> _Available data_
□ □ □ □ □

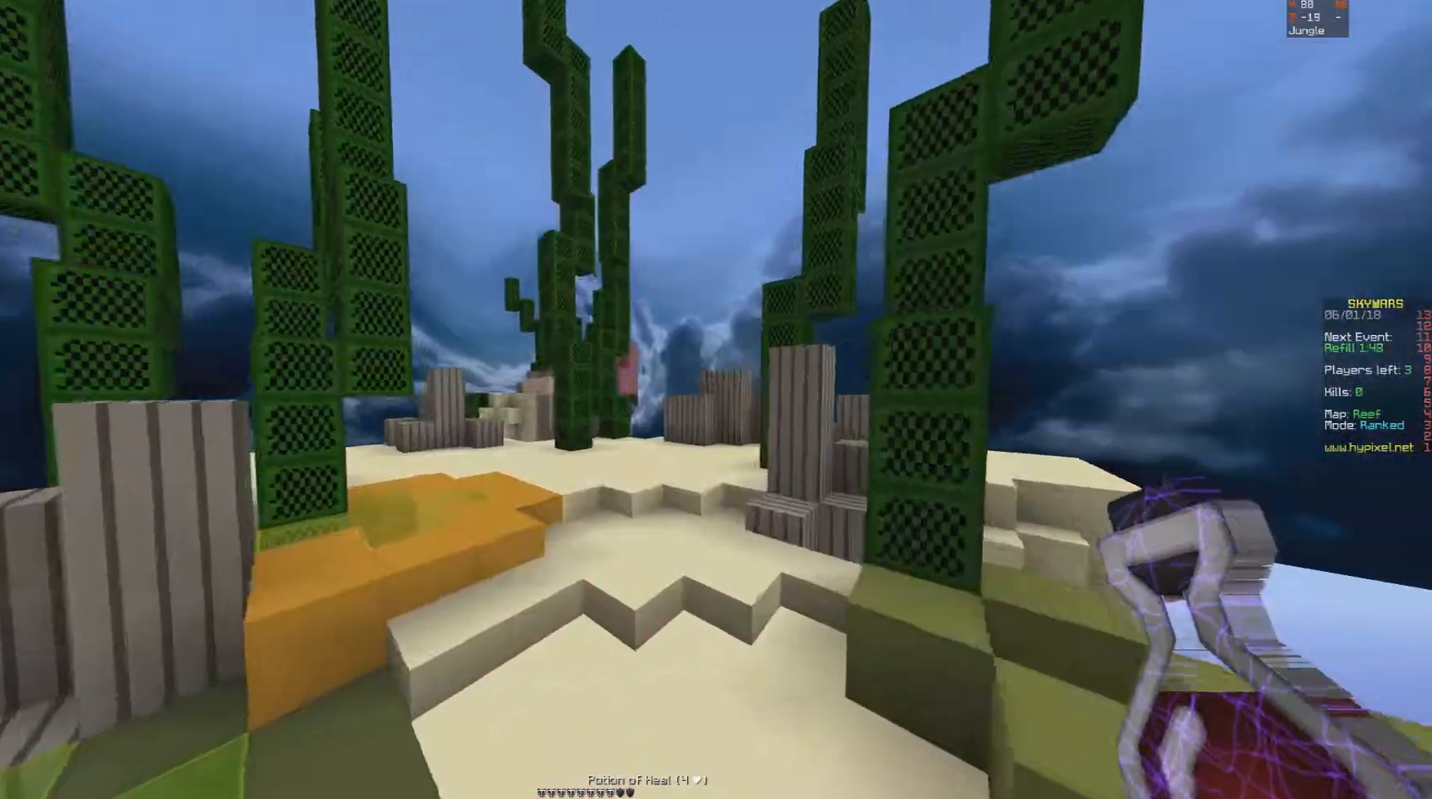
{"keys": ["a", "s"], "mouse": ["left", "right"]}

□ □ □ □ □

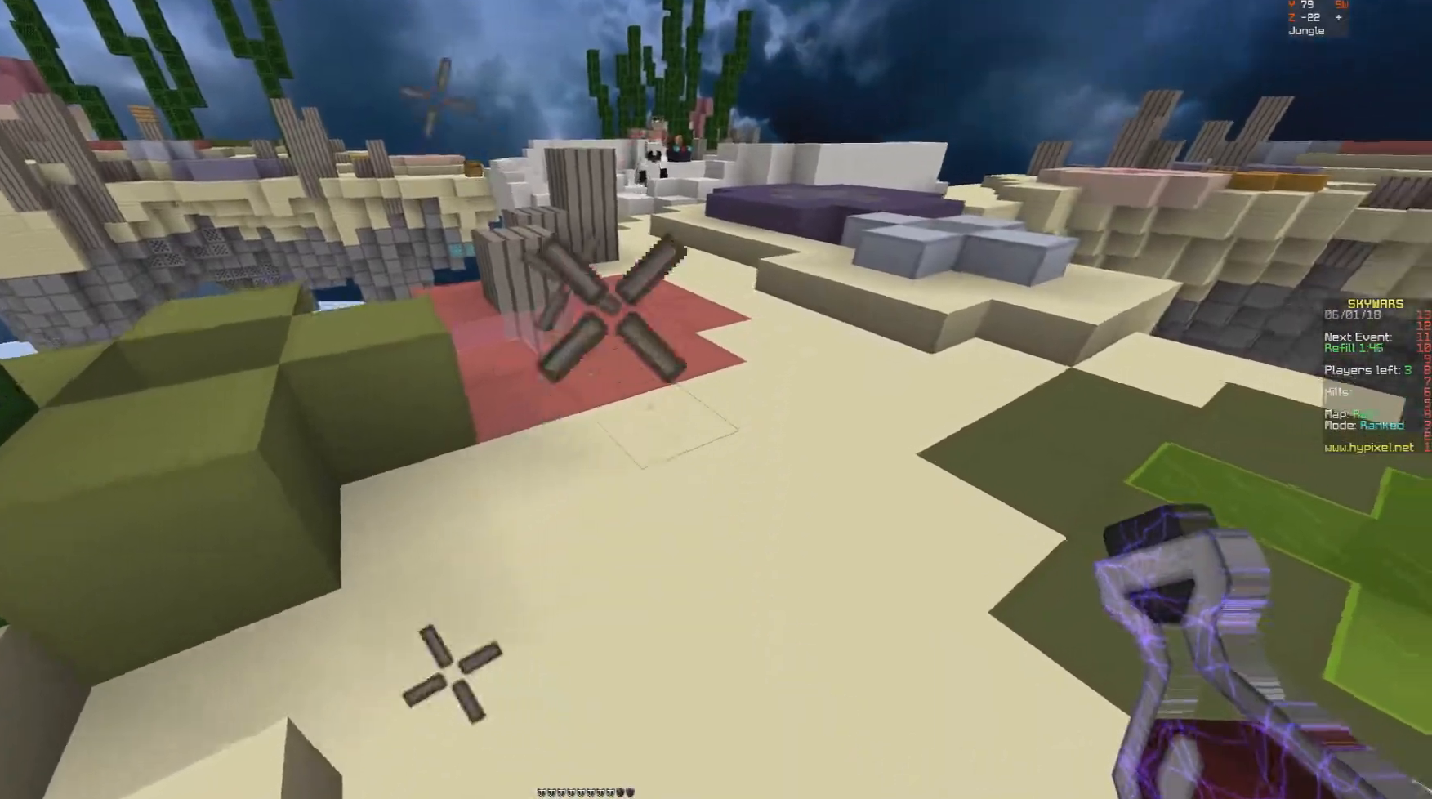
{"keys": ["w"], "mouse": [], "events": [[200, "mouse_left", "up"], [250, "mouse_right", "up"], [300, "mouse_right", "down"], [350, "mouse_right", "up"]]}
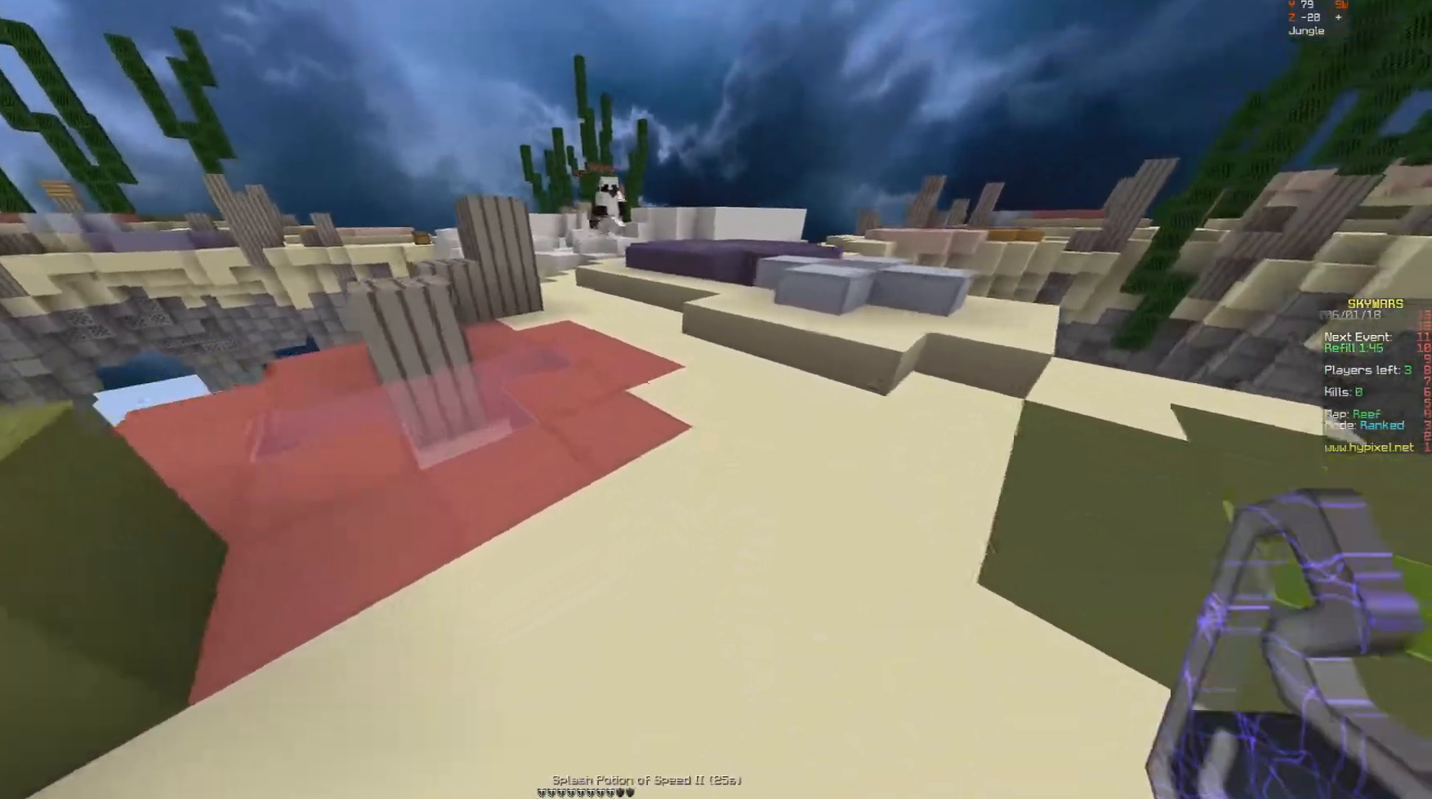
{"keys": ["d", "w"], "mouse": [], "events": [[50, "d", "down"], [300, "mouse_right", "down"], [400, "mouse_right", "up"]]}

□ □ □ □ □

The response consists of the lines above that contain "events".

{"keys": ["w"], "mouse": [], "events": [[200, "mouse_left", "up"], [250, "mouse_right", "up"], [300, "mouse_right", "down"], [350, "mouse_right", "up"]]}
{"keys": ["d", "w"], "mouse": [], "events": [[50, "d", "down"], [300, "mouse_right", "down"], [400, "mouse_right", "up"]]}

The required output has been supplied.